### Brief
Shown below are entries with pictures; the line with "X129965750Y-81666750D03*" through the line with "20,1,$1+$1,$6,$7,$8,$9,0*" is the span to retype exactly, and the pictures stay out.

### Entries provided
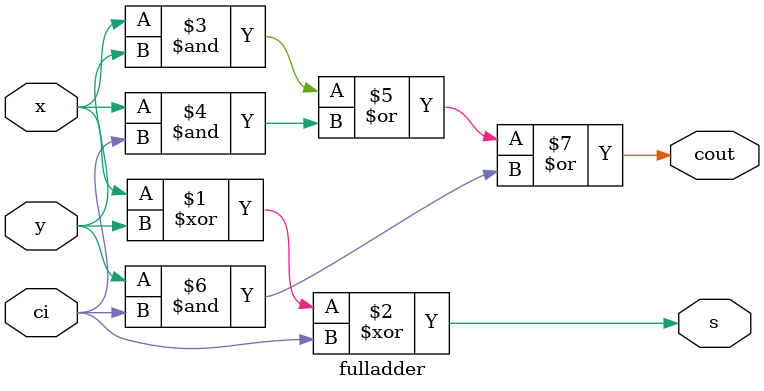
<source format=v>
module fulladder(x,y,ci,s,cout);
input x,y,ci;
output s,cout;
assign s =x^y^ci;
assign cout =(x&y)|(x&ci)|(y&ci);
endmodule
</source>
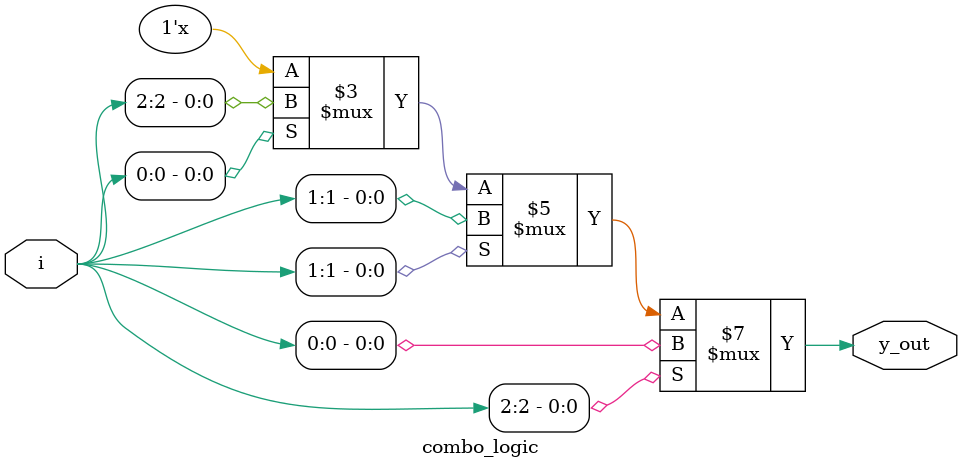
<source format=v>

module combo_logic(
    input [2:0] i,
    output reg y_out
    );
    
    always @(*)
    begin
        y_out = 0;
        casez(i)  //synopsys full_case
        3'b1?? : y_out = i[0];
        3'b?1? : y_out = i[1];
        3'b??1 : y_out = i[2];
        endcase
    end
endmodule

</source>
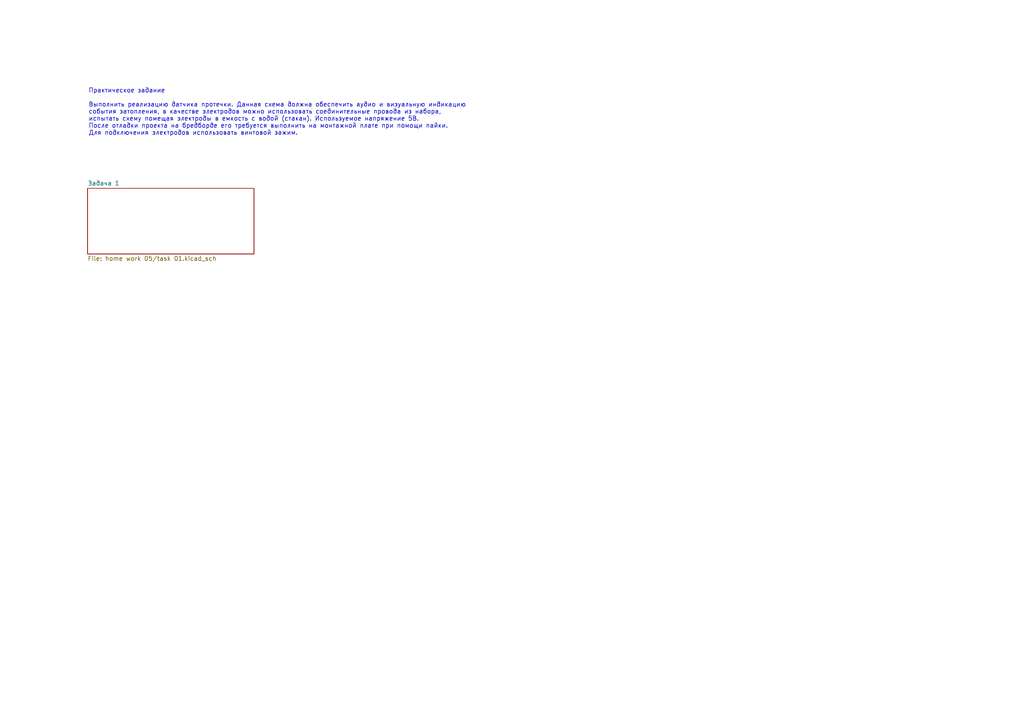
<source format=kicad_sch>
(kicad_sch
	(version 20231120)
	(generator "eeschema")
	(generator_version "8.0")
	(uuid "9a82eafe-f5b3-4471-a454-b226d420650c")
	(paper "A4")
	(lib_symbols)
	(text "Практическое задание\n\nВыполнить реализацию датчика протечки. Данная схема должна обеспечить аудио и визуальную индикацию\nсобытия затопления, в качестве электродов можно использовать соединительные провода из набора, \nиспытать схему помещая электроды в емкость с водой (стакан). Используемое напряжение 5В. \nПосле отладки проекта на бредборде его требуется выполнить на монтажной плате при помощи пайки. \nДля подключения электродов использовать винтовой зажим."
		(exclude_from_sim no)
		(at 25.654 25.654 0)
		(effects
			(font
				(size 1.27 1.27)
			)
			(justify left top)
		)
		(uuid "455d2dc5-c8b5-42c9-82de-717c364baf63")
	)
	(sheet
		(at 25.4 54.61)
		(size 48.26 19.05)
		(fields_autoplaced yes)
		(stroke
			(width 0.1524)
			(type solid)
		)
		(fill
			(color 0 0 0 0.0000)
		)
		(uuid "f30ca6f0-a1c8-47d2-88e4-b0874d18b589")
		(property "Sheetname" "Задача 1"
			(at 25.4 53.8984 0)
			(effects
				(font
					(size 1.27 1.27)
				)
				(justify left bottom)
			)
		)
		(property "Sheetfile" "home work 05/task 01.kicad_sch"
			(at 25.4 74.2446 0)
			(effects
				(font
					(size 1.27 1.27)
				)
				(justify left top)
			)
		)
		(instances
			(project "mipt"
				(path "/34d483ea-61c1-4e08-b30a-5dee616d4777/49d2430d-cb03-4c6f-bfa8-cf16d4996a72"
					(page "12")
				)
			)
		)
	)
)

</source>
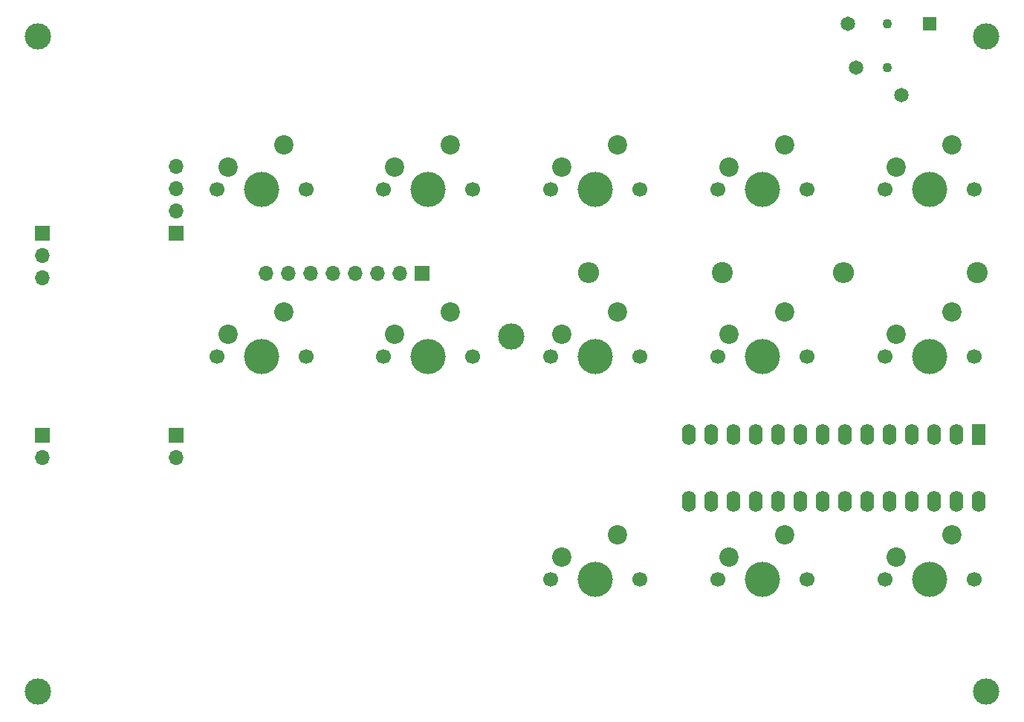
<source format=gbr>
G04 #@! TF.FileFunction,Soldermask,Bot*
%FSLAX46Y46*%
G04 Gerber Fmt 4.6, Leading zero omitted, Abs format (unit mm)*
G04 Created by KiCad (PCBNEW 4.0.7) date 03/10/21 14:25:49*
%MOMM*%
%LPD*%
G01*
G04 APERTURE LIST*
%ADD10C,0.100000*%
%ADD11C,3.000000*%
%ADD12C,2.200000*%
%ADD13C,4.000000*%
%ADD14C,1.700000*%
%ADD15R,1.600000X2.400000*%
%ADD16O,1.600000X2.400000*%
%ADD17C,2.400000*%
%ADD18O,2.400000X2.400000*%
%ADD19R,1.700000X1.700000*%
%ADD20O,1.700000X1.700000*%
%ADD21R,1.650000X1.650000*%
%ADD22C,1.650000*%
%ADD23C,1.100000*%
G04 APERTURE END LIST*
D10*
D11*
X61341000Y-119888000D03*
X169418000Y-119888000D03*
X61332000Y-45180500D03*
X115316000Y-79375000D03*
D12*
X165488250Y-57555500D03*
X159138250Y-60095500D03*
D13*
X162948250Y-62635500D03*
D14*
X157868250Y-62635500D03*
X168028250Y-62635500D03*
D12*
X165488250Y-76586750D03*
X159138250Y-79126750D03*
D13*
X162948250Y-81666750D03*
D14*
X157868250Y-81666750D03*
X168028250Y-81666750D03*
D12*
X127425750Y-101993000D03*
X121075750Y-104533000D03*
D13*
X124885750Y-107073000D03*
D14*
X119805750Y-107073000D03*
X129965750Y-107073000D03*
D12*
X146457000Y-57555500D03*
X140107000Y-60095500D03*
D13*
X143917000Y-62635500D03*
D14*
X138837000Y-62635500D03*
X148997000Y-62635500D03*
D12*
X146457000Y-101993000D03*
X140107000Y-104533000D03*
D13*
X143917000Y-107073000D03*
D14*
X138837000Y-107073000D03*
X148997000Y-107073000D03*
D12*
X165488250Y-101993000D03*
X159138250Y-104533000D03*
D13*
X162948250Y-107073000D03*
D14*
X157868250Y-107073000D03*
X168028250Y-107073000D03*
D12*
X89363250Y-57555500D03*
X83013250Y-60095500D03*
D13*
X86823250Y-62635500D03*
D14*
X81743250Y-62635500D03*
X91903250Y-62635500D03*
D12*
X89363250Y-76586750D03*
X83013250Y-79126750D03*
D13*
X86823250Y-81666750D03*
D14*
X81743250Y-81666750D03*
X91903250Y-81666750D03*
D12*
X108394500Y-57555500D03*
X102044500Y-60095500D03*
D13*
X105854500Y-62635500D03*
D14*
X100774500Y-62635500D03*
X110934500Y-62635500D03*
D12*
X108394500Y-76586750D03*
X102044500Y-79126750D03*
D13*
X105854500Y-81666750D03*
D14*
X100774500Y-81666750D03*
X110934500Y-81666750D03*
D15*
X168582000Y-90555500D03*
D16*
X135562000Y-98175500D03*
X166042000Y-90555500D03*
X138102000Y-98175500D03*
X163502000Y-90555500D03*
X140642000Y-98175500D03*
X160962000Y-90555500D03*
X143182000Y-98175500D03*
X158422000Y-90555500D03*
X145722000Y-98175500D03*
X155882000Y-90555500D03*
X148262000Y-98175500D03*
X153342000Y-90555500D03*
X150802000Y-98175500D03*
X150802000Y-90555500D03*
X153342000Y-98175500D03*
X148262000Y-90555500D03*
X155882000Y-98175500D03*
X145722000Y-90555500D03*
X158422000Y-98175500D03*
X143182000Y-90555500D03*
X160962000Y-98175500D03*
X140642000Y-90555500D03*
X163502000Y-98175500D03*
X138102000Y-90555500D03*
X166042000Y-98175500D03*
X135562000Y-90555500D03*
X168582000Y-98175500D03*
D11*
X169425750Y-45180500D03*
D17*
X139332000Y-72086750D03*
D18*
X124092000Y-72086750D03*
D17*
X168394500Y-72086750D03*
D18*
X153154500Y-72086750D03*
D19*
X61894500Y-67680500D03*
D20*
X61894500Y-70220500D03*
X61894500Y-72760500D03*
D19*
X77082000Y-90649250D03*
D20*
X77082000Y-93189250D03*
D19*
X61894500Y-90649250D03*
D20*
X61894500Y-93189250D03*
D21*
X162975750Y-43799250D03*
D22*
X154575750Y-48799250D03*
X159775750Y-51899250D03*
X153675750Y-43799250D03*
D23*
X158175750Y-43799250D03*
X158175750Y-48799250D03*
D12*
X127425750Y-76586750D03*
X121075750Y-79126750D03*
D13*
X124885750Y-81666750D03*
D14*
X119805750Y-81666750D03*
X129965750Y-81666750D03*
D12*
X127425750Y-57555500D03*
X121075750Y-60095500D03*
D13*
X124885750Y-62635500D03*
D14*
X119805750Y-62635500D03*
X129965750Y-62635500D03*
D19*
X105113250Y-72180500D03*
D20*
X102573250Y-72180500D03*
X100033250Y-72180500D03*
X97493250Y-72180500D03*
X94953250Y-72180500D03*
X92413250Y-72180500D03*
X89873250Y-72180500D03*
X87333250Y-72180500D03*
D19*
X77082000Y-67680500D03*
D20*
X77082000Y-65140500D03*
X77082000Y-62600500D03*
X77082000Y-60060500D03*
D12*
X146457000Y-76586750D03*
X140107000Y-79126750D03*
D13*
X143917000Y-81666750D03*
D14*
X138837000Y-81666750D03*
X148997000Y-81666750D03*
M02*

</source>
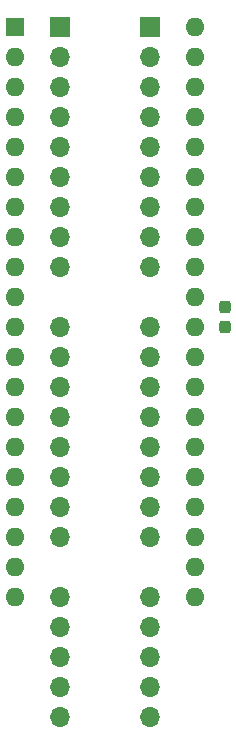
<source format=gbr>
G04 #@! TF.GenerationSoftware,KiCad,Pcbnew,8.0.8+dfsg-1*
G04 #@! TF.CreationDate,2025-06-05T15:25:51+09:00*
G04 #@! TF.ProjectId,bionic-tms32010,62696f6e-6963-42d7-946d-733332303130,2*
G04 #@! TF.SameCoordinates,Original*
G04 #@! TF.FileFunction,Soldermask,Bot*
G04 #@! TF.FilePolarity,Negative*
%FSLAX46Y46*%
G04 Gerber Fmt 4.6, Leading zero omitted, Abs format (unit mm)*
G04 Created by KiCad (PCBNEW 8.0.8+dfsg-1) date 2025-06-05 15:25:51*
%MOMM*%
%LPD*%
G01*
G04 APERTURE LIST*
G04 Aperture macros list*
%AMRoundRect*
0 Rectangle with rounded corners*
0 $1 Rounding radius*
0 $2 $3 $4 $5 $6 $7 $8 $9 X,Y pos of 4 corners*
0 Add a 4 corners polygon primitive as box body*
4,1,4,$2,$3,$4,$5,$6,$7,$8,$9,$2,$3,0*
0 Add four circle primitives for the rounded corners*
1,1,$1+$1,$2,$3*
1,1,$1+$1,$4,$5*
1,1,$1+$1,$6,$7*
1,1,$1+$1,$8,$9*
0 Add four rect primitives between the rounded corners*
20,1,$1+$1,$2,$3,$4,$5,0*
20,1,$1+$1,$4,$5,$6,$7,0*
20,1,$1+$1,$6,$7,$8,$9,0*
20,1,$1+$1,$8,$9,$2,$3,0*%
G04 Aperture macros list end*
%ADD10RoundRect,0.237500X0.237500X-0.300000X0.237500X0.300000X-0.237500X0.300000X-0.237500X-0.300000X0*%
%ADD11R,1.600000X1.600000*%
%ADD12O,1.600000X1.600000*%
%ADD13O,1.700000X1.700000*%
%ADD14R,1.700000X1.700000*%
G04 APERTURE END LIST*
D10*
X123860000Y-100480000D03*
X123860000Y-98755000D03*
D11*
X106080000Y-75080000D03*
D12*
X106080000Y-77620000D03*
X106080000Y-80160000D03*
X106080000Y-82700000D03*
X106080000Y-85240000D03*
X106080000Y-87780000D03*
X106080000Y-90320000D03*
X106080000Y-92860000D03*
X106080000Y-95400000D03*
X106080000Y-97940000D03*
X106080000Y-100480000D03*
X106080000Y-103020000D03*
X106080000Y-105560000D03*
X106080000Y-108100000D03*
X106080000Y-110640000D03*
X106080000Y-113180000D03*
X106080000Y-115720000D03*
X106080000Y-118260000D03*
X106080000Y-120800000D03*
X106080000Y-123340000D03*
X121320000Y-123340000D03*
X121320000Y-120800000D03*
X121320000Y-118260000D03*
X121320000Y-115720000D03*
X121320000Y-113180000D03*
X121320000Y-110640000D03*
X121320000Y-108100000D03*
X121320000Y-105560000D03*
X121320000Y-103020000D03*
X121320000Y-100480000D03*
X121320000Y-97940000D03*
X121320000Y-95400000D03*
X121320000Y-92860000D03*
X121320000Y-90320000D03*
X121320000Y-87780000D03*
X121320000Y-85240000D03*
X121320000Y-82700000D03*
X121320000Y-80160000D03*
X121320000Y-77620000D03*
X121320000Y-75080000D03*
D13*
X117510000Y-133500000D03*
X117510000Y-130960000D03*
X117510000Y-128420000D03*
X117510000Y-125880000D03*
X117510000Y-123340000D03*
X117510000Y-118260000D03*
X117510000Y-115720000D03*
X117510000Y-113180000D03*
X117510000Y-110640000D03*
X117510000Y-108100000D03*
X117510000Y-105560000D03*
X117510000Y-103020000D03*
X117510000Y-100480000D03*
X117510000Y-95400000D03*
X117510000Y-92860000D03*
X117510000Y-90320000D03*
X117510000Y-87780000D03*
X117510000Y-85240000D03*
X117510000Y-82700000D03*
X117510000Y-80160000D03*
X117510000Y-77620000D03*
D14*
X117510000Y-75080000D03*
X109890000Y-75080000D03*
D13*
X109890000Y-77620000D03*
X109890000Y-80160000D03*
X109890000Y-82700000D03*
X109890000Y-85240000D03*
X109890000Y-87780000D03*
X109890000Y-90320000D03*
X109890000Y-92860000D03*
X109890000Y-95400000D03*
X109890000Y-100480000D03*
X109890000Y-103020000D03*
X109890000Y-105560000D03*
X109890000Y-108100000D03*
X109890000Y-110640000D03*
X109890000Y-113180000D03*
X109890000Y-115720000D03*
X109890000Y-118260000D03*
X109890000Y-123340000D03*
X109890000Y-125880000D03*
X109890000Y-128420000D03*
X109890000Y-130960000D03*
X109890000Y-133500000D03*
M02*

</source>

### Task solution
X129965750Y-81666750D03*
D12*
X127425750Y-57555500D03*
X121075750Y-60095500D03*
D13*
X124885750Y-62635500D03*
D14*
X119805750Y-62635500D03*
X129965750Y-62635500D03*
D19*
X105113250Y-72180500D03*
D20*
X102573250Y-72180500D03*
X100033250Y-72180500D03*
X97493250Y-72180500D03*
X94953250Y-72180500D03*
X92413250Y-72180500D03*
X89873250Y-72180500D03*
X87333250Y-72180500D03*
D19*
X77082000Y-67680500D03*
D20*
X77082000Y-65140500D03*
X77082000Y-62600500D03*
X77082000Y-60060500D03*
D12*
X146457000Y-76586750D03*
X140107000Y-79126750D03*
D13*
X143917000Y-81666750D03*
D14*
X138837000Y-81666750D03*
X148997000Y-81666750D03*
M02*

</source>
<source format=gbr>
G04 #@! TF.GenerationSoftware,KiCad,Pcbnew,8.0.8+dfsg-1*
G04 #@! TF.CreationDate,2025-06-05T15:25:51+09:00*
G04 #@! TF.ProjectId,bionic-tms32010,62696f6e-6963-42d7-946d-733332303130,2*
G04 #@! TF.SameCoordinates,Original*
G04 #@! TF.FileFunction,Soldermask,Bot*
G04 #@! TF.FilePolarity,Negative*
%FSLAX46Y46*%
G04 Gerber Fmt 4.6, Leading zero omitted, Abs format (unit mm)*
G04 Created by KiCad (PCBNEW 8.0.8+dfsg-1) date 2025-06-05 15:25:51*
%MOMM*%
%LPD*%
G01*
G04 APERTURE LIST*
G04 Aperture macros list*
%AMRoundRect*
0 Rectangle with rounded corners*
0 $1 Rounding radius*
0 $2 $3 $4 $5 $6 $7 $8 $9 X,Y pos of 4 corners*
0 Add a 4 corners polygon primitive as box body*
4,1,4,$2,$3,$4,$5,$6,$7,$8,$9,$2,$3,0*
0 Add four circle primitives for the rounded corners*
1,1,$1+$1,$2,$3*
1,1,$1+$1,$4,$5*
1,1,$1+$1,$6,$7*
1,1,$1+$1,$8,$9*
0 Add four rect primitives between the rounded corners*
20,1,$1+$1,$2,$3,$4,$5,0*
20,1,$1+$1,$4,$5,$6,$7,0*
20,1,$1+$1,$6,$7,$8,$9,0*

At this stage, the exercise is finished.